ID: 55858
Authors:
Jaime Enrique Lincovil, Chang Chiann.
Source:
Revista Brasileira de Finanças, v. 17, n. 4, p. 56-76, October-December, 2019. 21 page(s).
Keyword:
Backtesting , Conditional coverage , Empirical power , Expected shortfall , Value–at–risk
Document type: Article (Portuguese)
Show Abstract
The assessment of risk measures forecast, as the value–at–risk (VaR) and the expected shortfall (ES), is a relevant process for financial institutions. The backtestings were introduced to evaluate the efficiency of their forecasts. In this work, we compare the empirical power of new classes of backtestings, for VaR and ES, presented in the statistical literature. Further, we employ these procedures to evaluate the efficiency of the forecasts generated by both the Historical Simulation method and two methods based on the Generalized Pareto Distribution.
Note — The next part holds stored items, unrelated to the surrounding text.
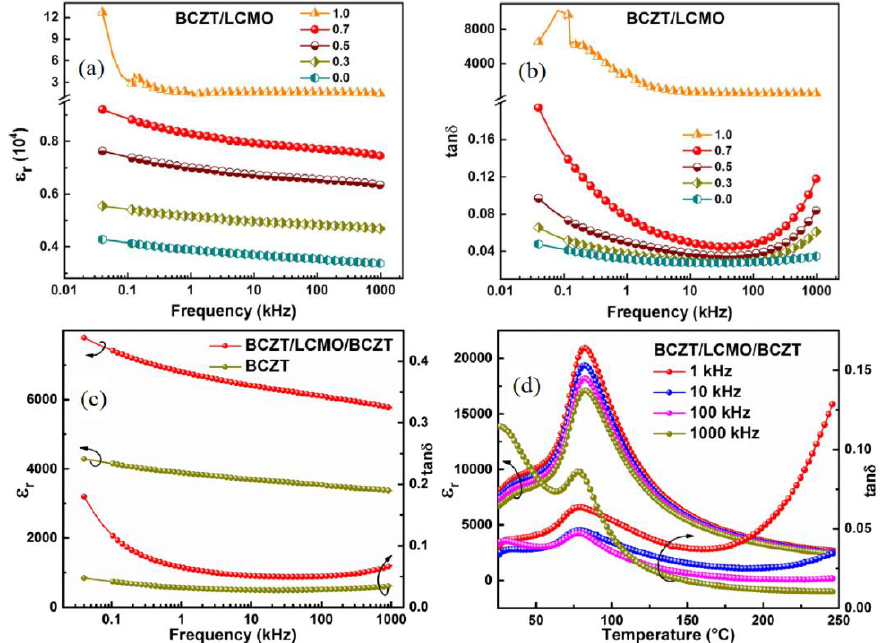
Figure 19. Room temperature frequency dependence of ε r ( a ) and tan δ ( b ) for the (1 − x)BCZT-xLCMO laminated composites and frequency ( c ) and temperature dependence ( d ) of ε r and tan δ for BCZT-LCMO-BCZT composite. Reprinted with permission from [121,122]. Copyright 2017 Elsevier and 2019 AIP Publishing.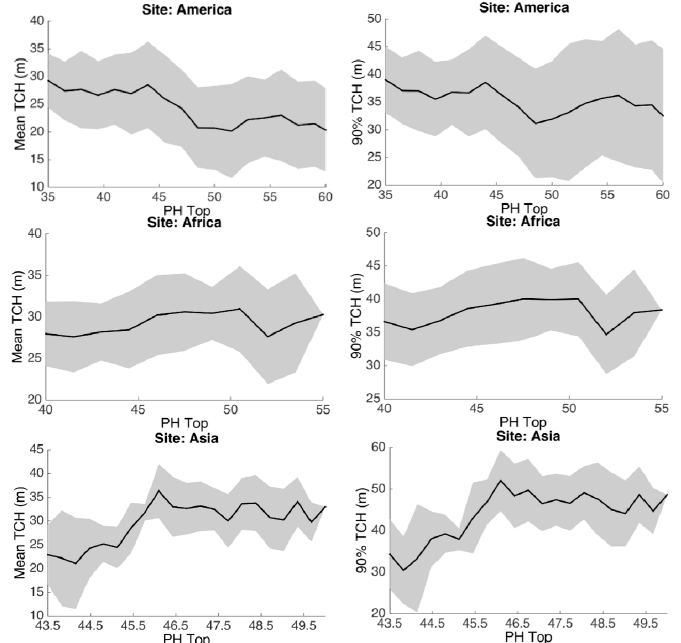
Figure 7. Tree height (TCH m and TCH 90 ) variations with soil pH values. The height metrics are binned into up to 20 groups along the pH value axis to get the mean and standard deviation.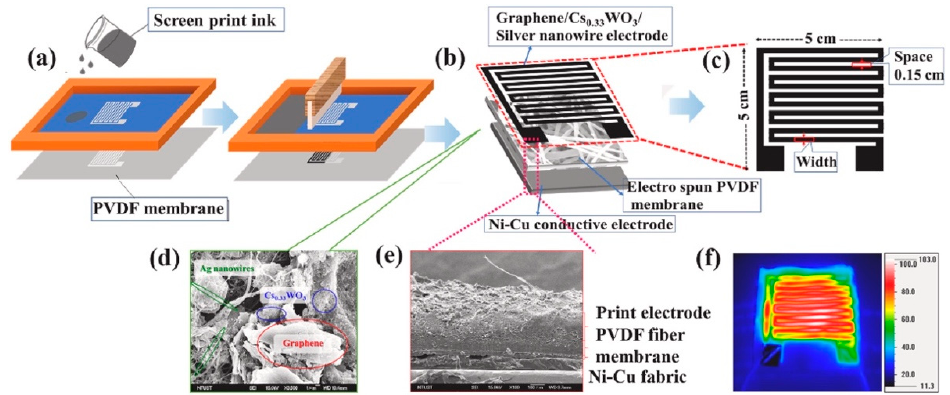
Figure 16. The main components and materials of the PyNG were reported by Gokana et al. [91]. ( a ) Schematic diagram of the elaboration of the serpentine electrode (SRE) using screen ‐ printing. ( b ) Schematic diagram of structural design and materials of the SRE PyNG. ( c ) Dimensions of the SRE pattern. FESEM images of ( d ) surface and ( e ) cross ‐ sectional view of the PyNG. ( f ) Temperature response of the PyNG using IR thermographic. Reprinted with permission from [91]. Copyright 2022, Elsevier B.V.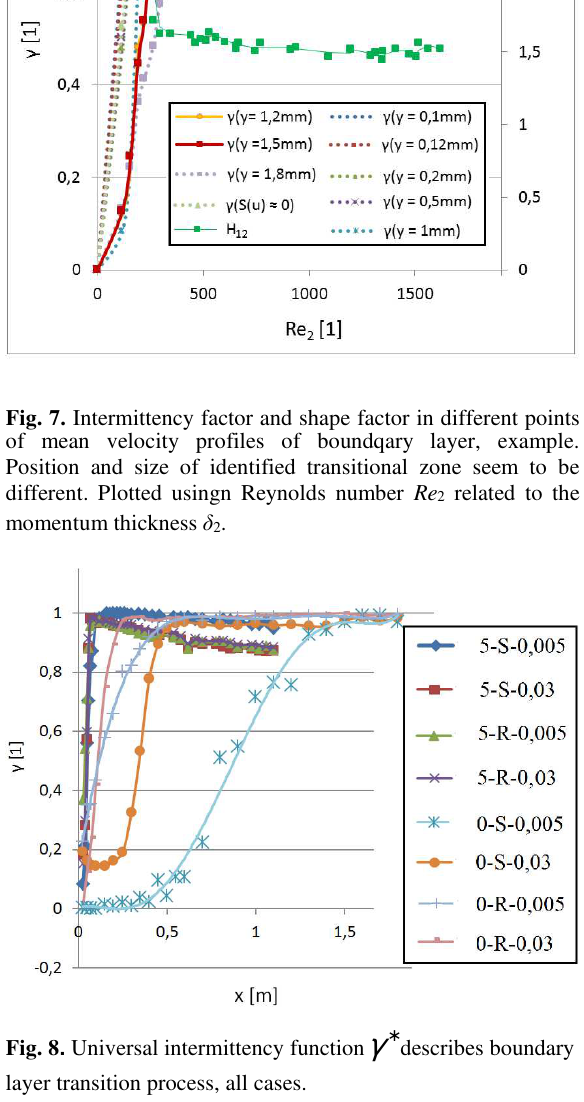
Fig. 8 . Universal intermittency function layer transition process, all cases.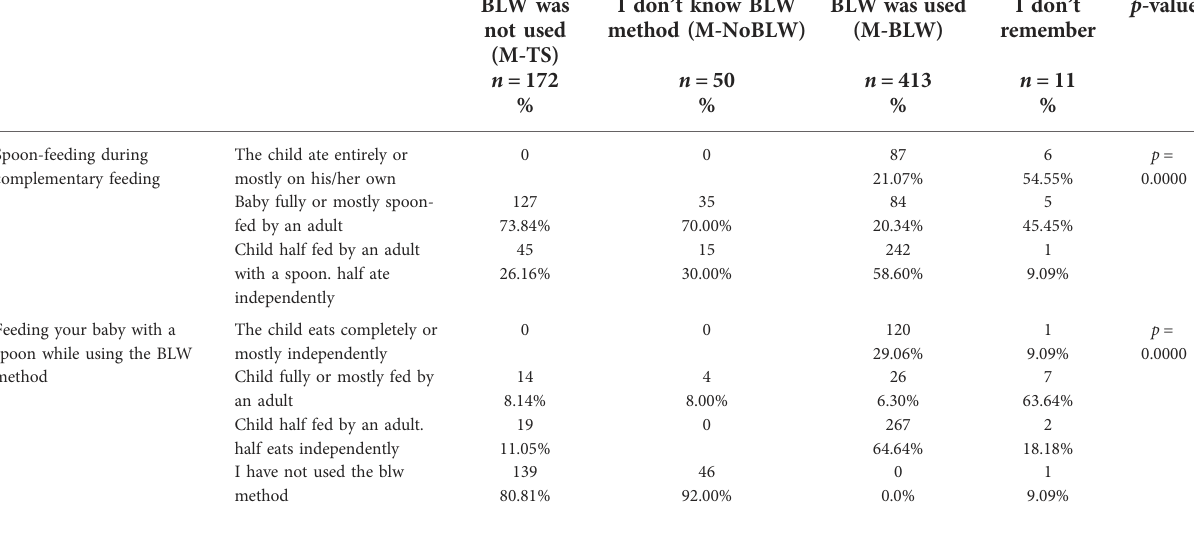
TABLE 6 Feeding the child with a spoon during complementary feeding and when using the BLW method ( N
In the order to evaluate the VaR forecast, the empirical power of the Geometric–VaR class of backtesting was, in general, higher than the others in the simulated scenarios. This supports the advantages of the employment of durations and covariates in the test procedures. On the other hand, to evaluate the ES forecast, the backtestings based on the conditional distribution of the returns to the VaR showed a good performance. Additionally, we show that the method based on the generalized Pareto distribution using durations and covariates results in an optimal performance in the forecast of VaR and ES according to the backtestings.